Tezin Türü: Yüksek Lisans
Tezin Yürütüldüğü Kurum: Orta Doğu Teknik Üniversitesi, Mühendislik Fakültesi, Elektrik ve Elektronik Mühendisliği Bölümü, Türkiye
Tezin Onay Tarihi: 2006
Öğrenci: VOLKAN TANRIVERDİ
Danışman: YEŞİM SERİNAĞAOĞLU DOĞRUSÖZ
Özet:ECG measures electrical potentials on the body surface via contact electrodes. Conditions such as movement of the patient, breathing, and interaction between the electrodes and skin cause baseline wandering of the ECG signal. Baseline wandering noise can mask some important features of the ECG signal; hence it is desirable to remove this noise for proper analysis of the ECG signal.

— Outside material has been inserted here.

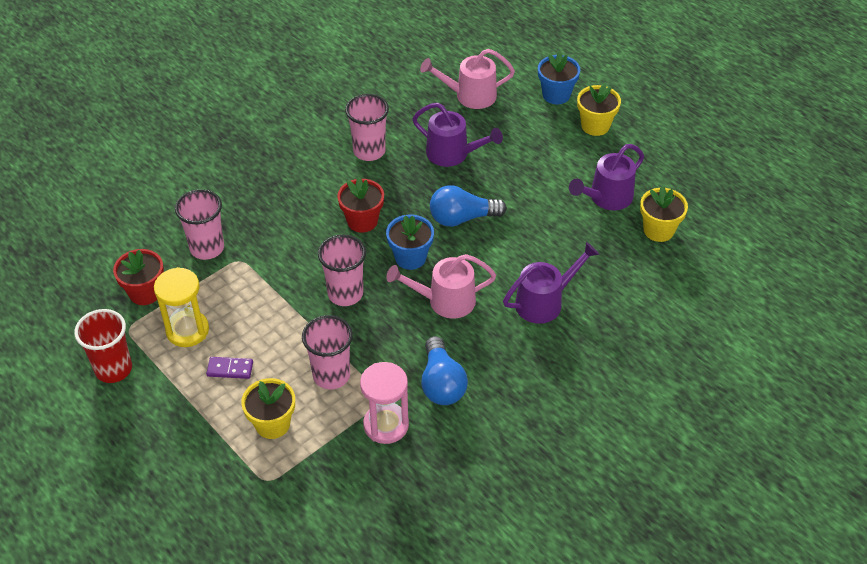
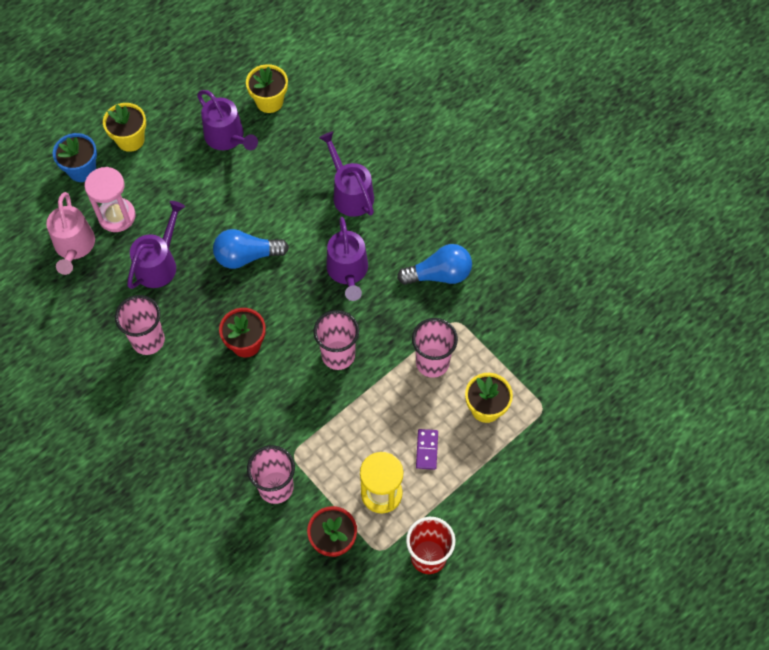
camera: 90 degrees left, 15 degrees up
pink hourglass [360,362,409,444] -> pink hourglass moved to [85,167,136,232]
blue flower pot [386,215,434,270] -> none
pink watering can [386,254,496,319] -> purple watering can [326,217,368,301]
blue light bulb [430,185,507,227] -> blue light bulb turned 90 degrees clockwise [213,229,289,269]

This study includes an implementation and evaluation of methods to remove this noise, such as finite impulse response filters, infinite impulse response filters, interpolation filters and adaptive filters. These filters are first applied offline to simulated ECG data. The filter outputs and their frequency spectra are compared to the pure ECG signal and its frequency spectrum using visual inspection and numerical evaluation criteria such as root mean squared error and percentage root relative squared error. The best filters are then selected and applied online to the same simulated data. Finally, these best methods are used to suppress the baseline wandering noise in real ECG recordings using both offline and online filtering. In the offline application, windowing type filters were found to be the most successful filters among the implemented filters. However, a high filter order should be used to produce such good results, which increases the computation time, thus it may not be the best method for online filtering, in which fast computation is essential. Butterworth bidirectional type is preferred for online filtering since it has lower computational complexity, and it produces acceptable results.